Les corps policiers (dont la Sûreté du Québec et le SPVQ) auront un rôle central dans l'analyse des renseignements et devront être formés en conséquence.
L'accompagnement des victimes par des organismes spécialisés sera un élément-clé — son absence ou son financement insuffisant pourrait rendre la loi inefficace dans les faits.
La définition précise de l'étendue des renseignements accessibles déterminera si la loi protège réellement les femmes ou si elle reste trop étroite pour être utile.
Les motifs de refus de divulgation devront être encadrés avec soin pour éviter que des femmes en danger se voient refuser l'accès à des informations cruciales.
🚨 IMPACTS POSSIBLES
Réduction des féminicides si la loi est bien conçue, bien appliquée et bien financée — mais rien n'est automatique.
Responsabilisation des corps policiers dans le partage d'information sur des individus à risque.

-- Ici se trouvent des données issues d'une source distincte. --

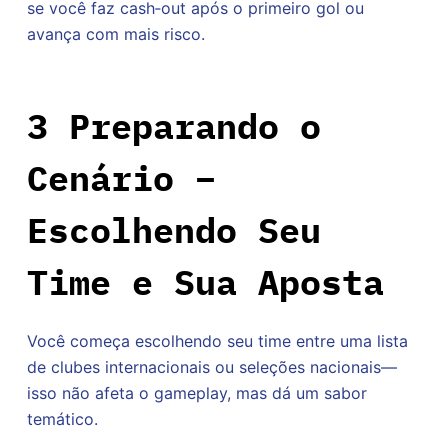
se você faz cash‑out após o primeiro gol ou
avança com mais risco.
3 Preparando o
Cenário –
Escolhendo Seu
Time e Sua Aposta
Você começa escolhendo seu time entre uma lista
de clubes internacionais ou seleções nacionais—
isso não afeta o gameplay, mas dá um sabor
temático.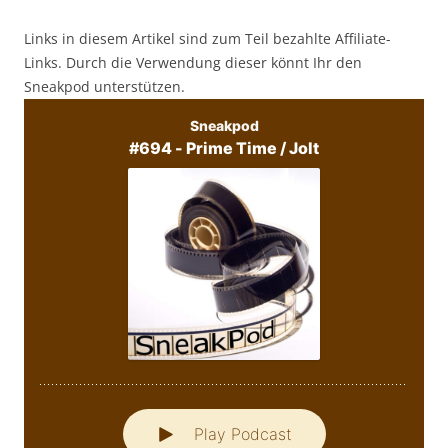
Links in diesem Artikel sind zum Teil bezahlte Affiliate-
Links. Durch die Verwendung dieser könnt Ihr den
Sneakpod unterstützen.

Risques d'application inégale selon les régions si les ressources humaines et les formations ne suivent pas.
Fardeau accru sur les organismes communautaires si l'accompagnement des femmes leur est délégué sans financement adéquat.
Possibilité que des zones grises juridiques demeurent non résolues si les consultations sont trop courtes.
Un précédent positif pour d'autres provinces canadiennes si le Québec adopte un modèle efficace.
Un risque de symbolisme législatif si la loi est adoptée rapidement mais que les mécanismes concrets ne sont pas prévus dans les règlements d'application.
❓ QUESTIONS ESSENTIELLES
Quels renseignements précis seront communicables et selon quels critères — et qui en décide?
Quels seront les motifs de refus de divulgation et comment protéger les femmes contre une utilisation abusive de ces refus?
Les ressources humaines et financières seront-elles suffisantes pour que les corps policiers appliquent la loi efficacement?
Les organismes spécialisés en violence conjugale disposeront-ils des moyens nécessaires pour accompagner les femmes tout au long du processus?
Le rythme accéléré d'adoption permettra-t-il réellement de produire une loi solide et sans angles morts?
Pourquoi a-t-il fallu attendre 2026 pour agir sur des recommandations formulées dès 2020?